Financial Modeling Blog #2 Increasing BTC holdings using a RNN for short term forecasts
Code available on github
Introduction
I started developing neural networks to predict BTC price moves about two weeks ago. My previous post looked at my initial thoughts and attempts using a simple neural network. Since then I've implemented Tensorflow's LSTM and RNN (Recurrent Neural Network) modules to generate more accurate predictions, but this time using hourly data.
How the RNN (with LSTM cell) works
The RNN takes the previous week's hourly trading data (average price and volume for each hour) and outputs a prediction for the price and volume of the next hour. This is then fed back into the network 24 times to predict the daily price and volume. The R in RNN stands for recurrent meaning that the prediction for each hour is calculated by the network being given the previous hour's data and also information from the network its self after it processed the hour before's data. RNN's are quite complicated, but it is quite straight forward to use Tensorflow's built in classes.
Implementation
I decided to refactor the code from before, wrapping the Tensorflow code in a class called TimeSeriesForcaster which makes writing the code that uses the RNN much simpler and also creating a separate functions file to hold all the data manipulation (reading files, scaling data etc) functions cleaned up the code a lot. This means its quite straightforward to write scripts to use the RNN, where as before everything was done in one file and so altering what the NN predicted was difficult as I didn't want to lose functionality when editing the code.

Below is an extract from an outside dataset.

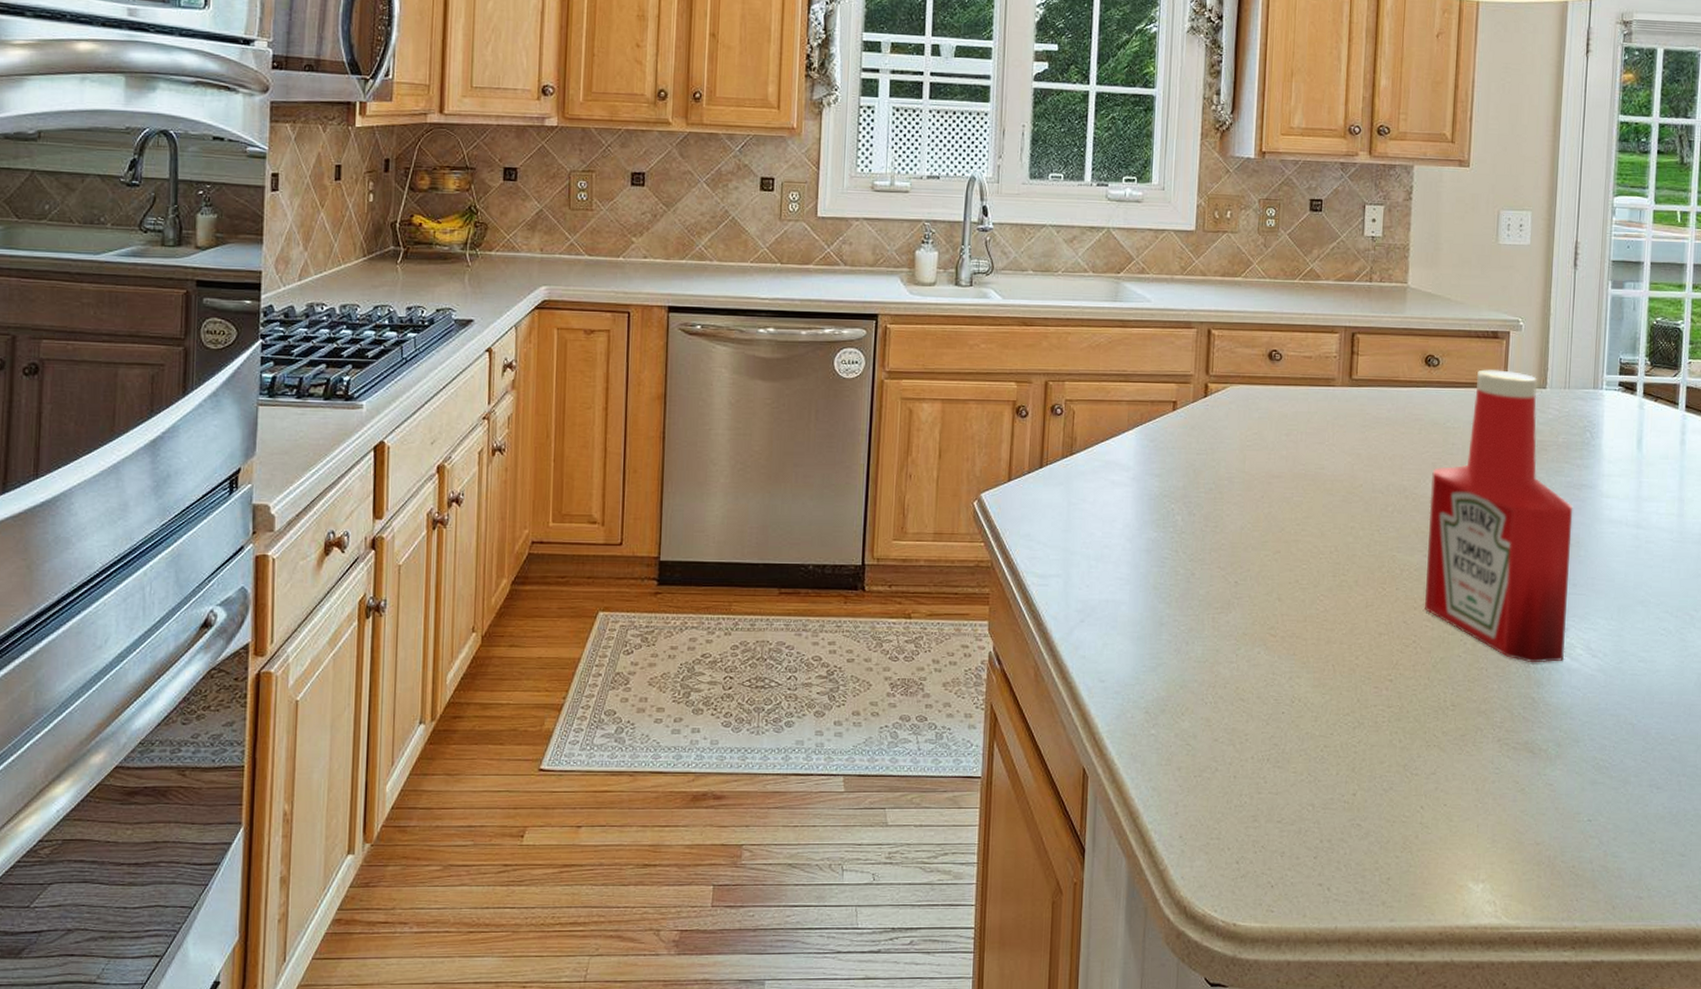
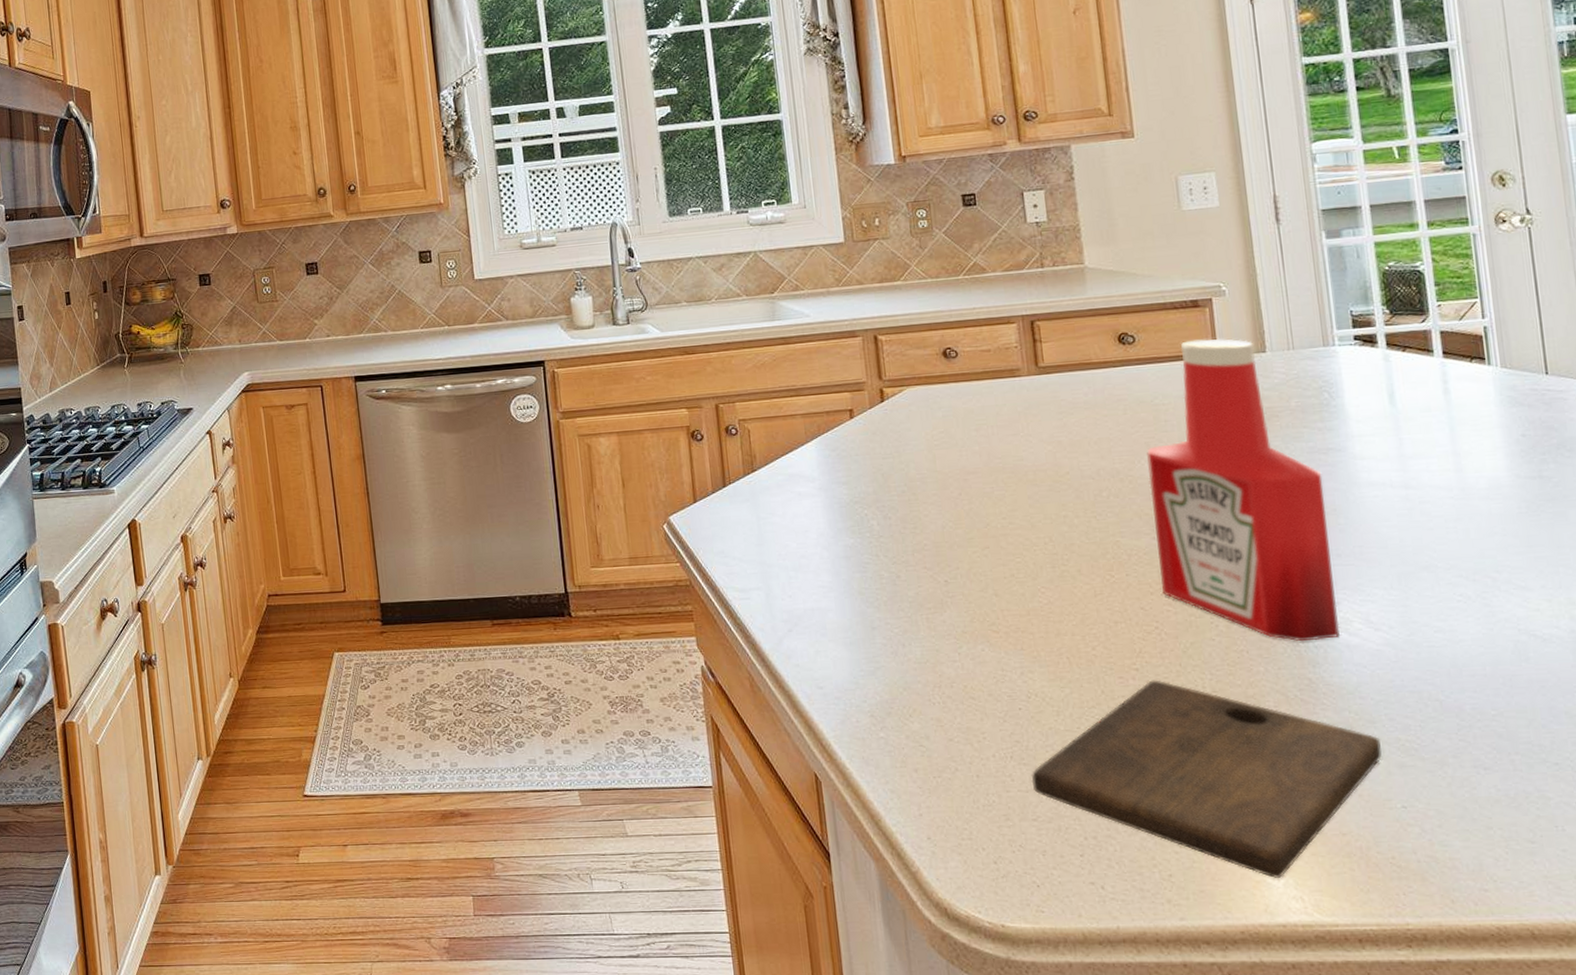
cutting board: none [1282,691,1580,883] -> present [1031,680,1382,878]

Results - Trading strategy
The neural network seems to do a good job of predicting daily changes in price. The above price shows the value of a $1000 investment over period of 240 days if once a day I was to run the neural network, see if the price will increase and then buy / sell based on that predicted price. This is just a basic last minute test to evaluate the neural network, and it seems to do well on average, especially around the ATH. The period on the graph is the previous 200 days. The neural network was not trained on this data. If this was used with decent technical analysis then I am confident that the RNN could be used effectively to increase one's bitcoin investments substantially over the period of a year. The simulation does not account for trading fees.
Things to work on
The python code uses the RNN and the assumption that it's errors are normally distributed to generate a distribution of possible prices. This information is much more detailed than whether the price will increase or decrease and so could be used to develop a more complicated strategy - in particular, if I was able to forecast other the prices of other crypto currencies, techniques in artificial intelligence and genetic programming could be used to train agents to make better than human trading decisions.